Für sich genommen mögen solche Einzelaussagen nichts über die jeweiligen politischen Ansichten aussagen. Wenn man sie –die Paranoia in Bezug auf Pflanzenöle; die Ablehnung von Impfungen; der Glaube, dass Biohacking, »Daten« oder Künstliche Intelligenz den Menschen physisch unsterblich machen können; die Sehnsucht nach ebenso traditionellen Lebensmitteln wie traditionellen Geschlechterbeziehungen – jedoch gebündelt betrachtet, lässt sich zumindest erahnen, welche Politik und welche Form des Zusammenlebens die beiden Johnsons bevorzugen würden.
In einer Welt der brüchigen Meta-Narrative, der gespaltenen Gesellschaften und der Herrschaft einer nicht kontrollierbaren Oligarchie scheint die einzige verbleibende Wahlmöglichkeit die persönliche Konsumentscheidung des Verbrauchers zu sein. Spätestens in der Ära Bill Clinton beschleunigten psychologische Triangulation und Fokusgruppen eine Kommerzialisierung der Politik: Kandidatinnen wurden zunehmend zu Produkten, und Wahlentscheidungen zu einer Frage des Lifestyles. Politik und Lifestyle sind seit dem Aufkommen von Social Media noch enger miteinander verwoben, da die Plattformen gerade extreme Inhalte monetarisieren (und damit begünstigen) und die Userinnen und Unser in Filterblasen treiben. So sind heute nicht nur politische Entscheidungen zu einer Frage des Lebensstils geworden, sondern einzelne Lifestyle-Entscheidungen verdichten sich zu Ideologie.
Wenn zu Walter Benjamins Zeiten der Faschismus die »Ästhetisierung des politischen Lebens« war, so kommt der heutige Faschismus als eine »Lifestylisierung des politischen Lebens« daher. Nirgendwo wird dies deutlicher als im Bereich Wellness und Gesundheit, wo der individualistische Drang zur Selbstverbesserung schnell umschlägt in Verachtung des irgendwie suboptimalen, des schwächeren, des (von seiner eigenen Natur aus) unwürdigen, des minderwertigen Menschen.

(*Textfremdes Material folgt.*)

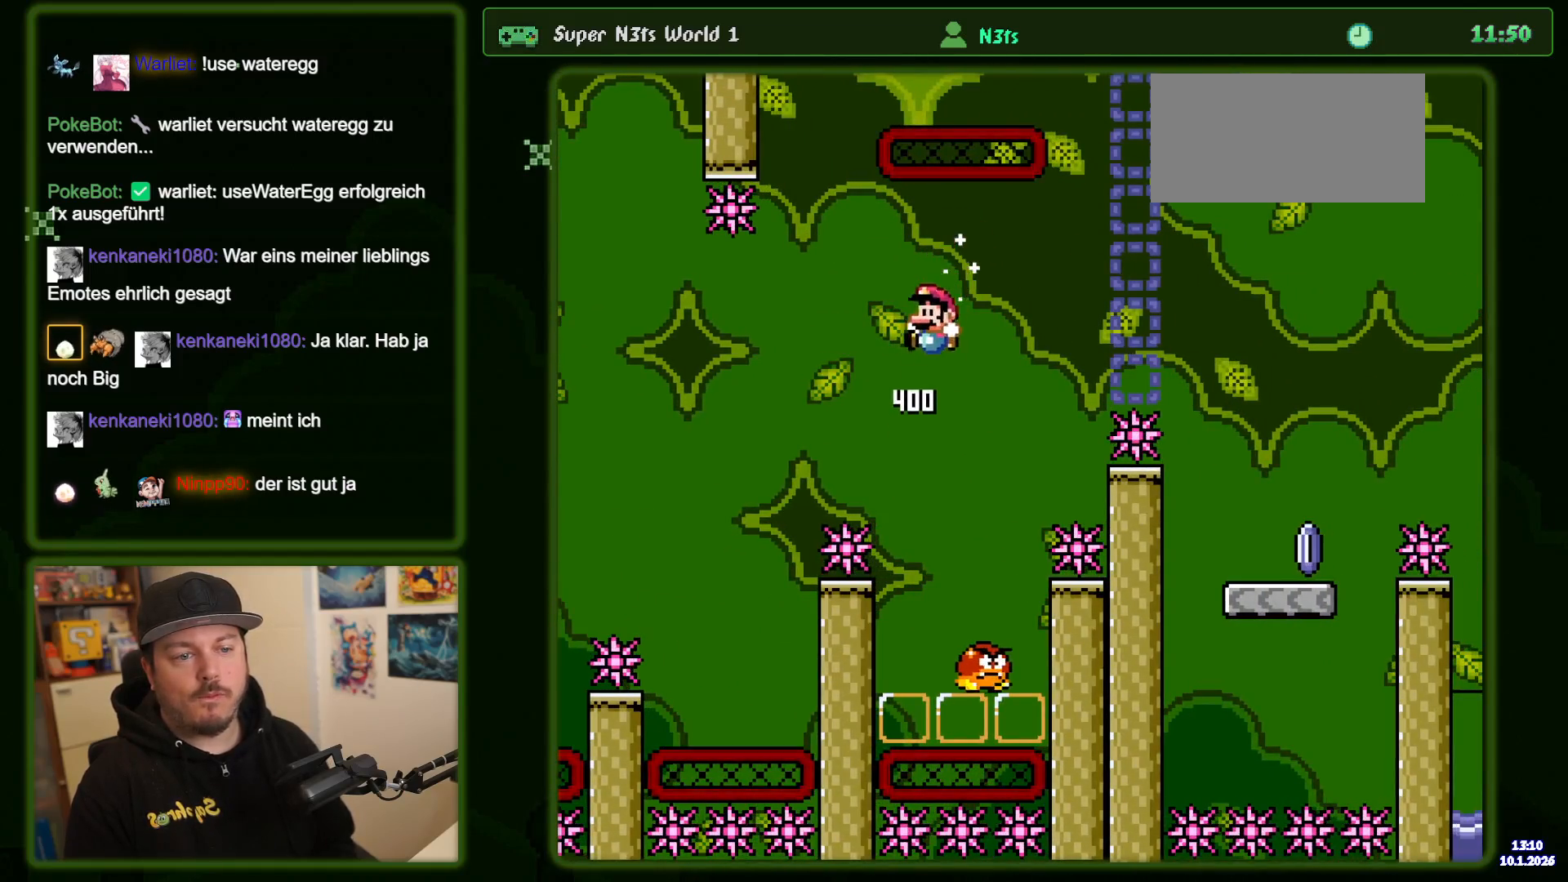
{"buttons": ["B", "Y", "DPAD_RIGHT"], "events": [[100, "DPAD_RIGHT", "up"], [217, "DPAD_RIGHT", "down"], [317, "DPAD_RIGHT", "up"], [467, "DPAD_RIGHT", "down"]]}
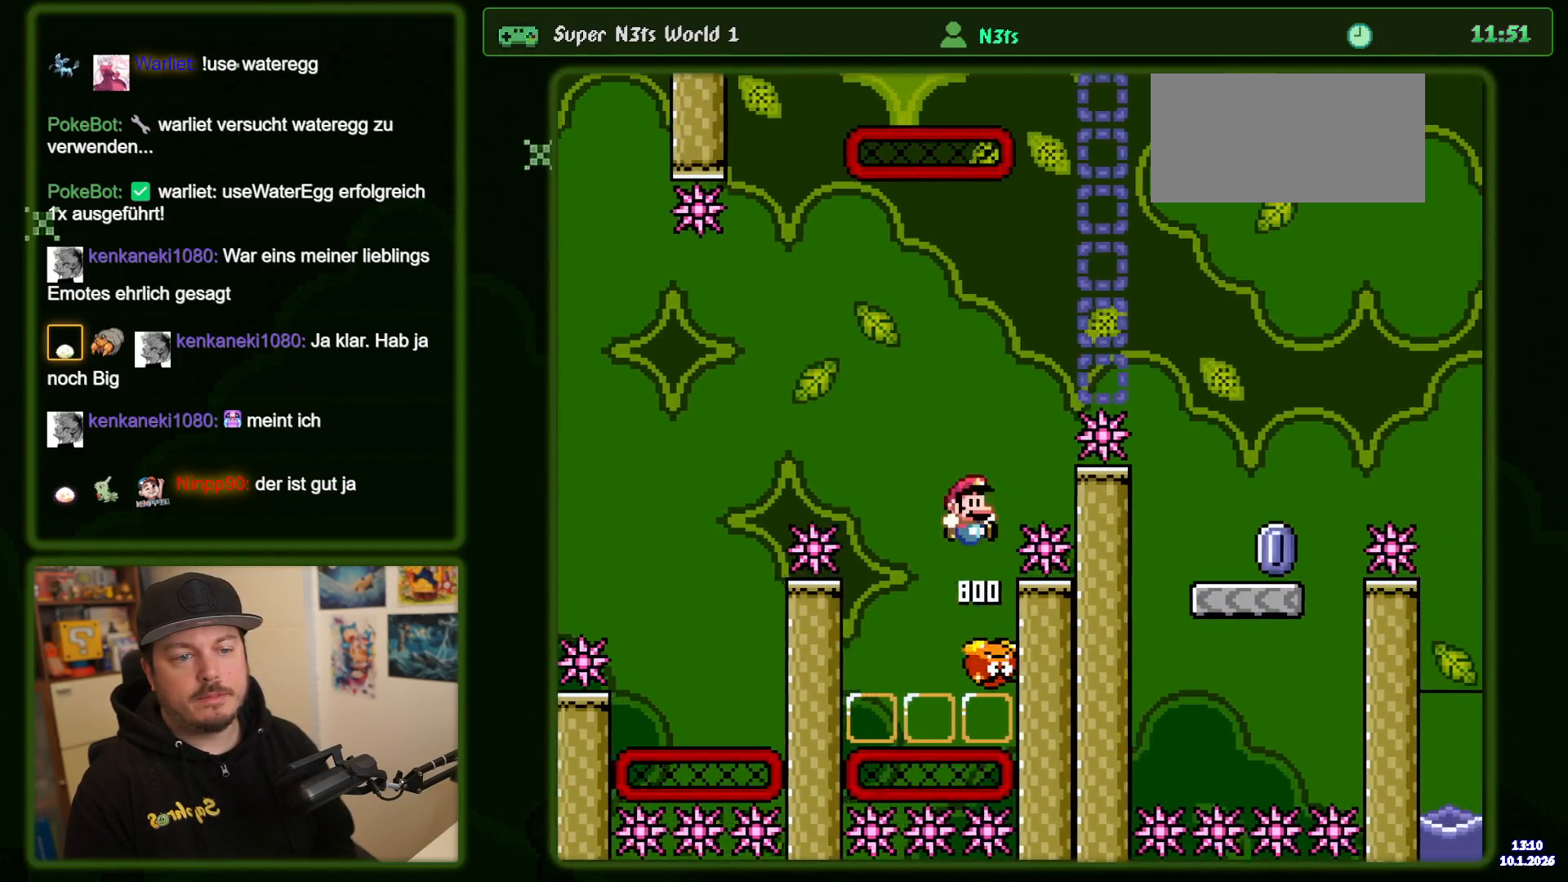
{"buttons": ["B", "Y"], "events": [[467, "DPAD_RIGHT", "up"]]}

Die Johnsons sind wütend auf den modernen Lebensstil und wollen dagegen ankämpfen. Sie bedienen sich der bekannten aufputschenden Sprache der Online-Wellness-Gurus und verknüpfen ihre Projekte für perfekten Körper und Geist mit dem Aufbau einer besseren Zukunft für weiße Männer und diejenigen, die sie lieben. Die angeblich »robuste Energie und biologische Widerstandsfähigkeit« des »Lebensstils unserer Ahnen« von Liver King basiert gleichermaßen auf patriarchalischen Werten wie auf roher Leber. Bryan Johnson schreibt selbst, bei seiner Tech-Methode gehe es zwar »scheinbar um Gesundheit, Wohlbefinden und Altern«, in Wirklichkeit aber sei sie »ein System, um die Zukunft für dich, mich, den Planeten und unsere gemeinsame KI-Zukunft besser zu machen«.
Diese Influencer verfolgen nicht mehr den vom Guardian beschriebenen »Weg von Wellness zum Faschismus«, der irgendwo bei Impfstoff-Skepsis beginnt und bei QAnon endet. Nein, bei den beiden Johnsons ist der Faschismus Grundlage und inhärenter Teil des Lebensstils.
Maya Vinokour unterrichtet am Lehrstuhl für Russlandstudien und Slawistik der New York University und ist die Autorin von Work Flows: Stalinist Liquids in Russian Labor Culture.